### TASK PROMPT
Collect every line in the data below that contains the string "explicit", please.

BEGIN

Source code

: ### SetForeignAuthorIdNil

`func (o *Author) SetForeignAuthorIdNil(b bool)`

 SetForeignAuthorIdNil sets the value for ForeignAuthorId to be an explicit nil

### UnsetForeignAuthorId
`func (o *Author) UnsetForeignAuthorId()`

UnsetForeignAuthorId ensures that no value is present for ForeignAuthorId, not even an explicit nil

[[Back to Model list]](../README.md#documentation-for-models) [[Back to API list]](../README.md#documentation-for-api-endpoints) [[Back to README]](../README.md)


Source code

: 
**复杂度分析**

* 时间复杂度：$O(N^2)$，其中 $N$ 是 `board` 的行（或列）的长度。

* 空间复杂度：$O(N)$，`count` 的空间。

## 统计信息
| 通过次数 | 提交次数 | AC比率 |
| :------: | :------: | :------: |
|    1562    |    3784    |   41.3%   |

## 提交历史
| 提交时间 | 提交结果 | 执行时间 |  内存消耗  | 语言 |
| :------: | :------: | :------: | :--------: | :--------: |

END

### TASK RESPONSE
 SetForeignAuthorIdNil sets the value for ForeignAuthorId to be an explicit nil
UnsetForeignAuthorId ensures that no value is present for ForeignAuthorId, not even an explicit nil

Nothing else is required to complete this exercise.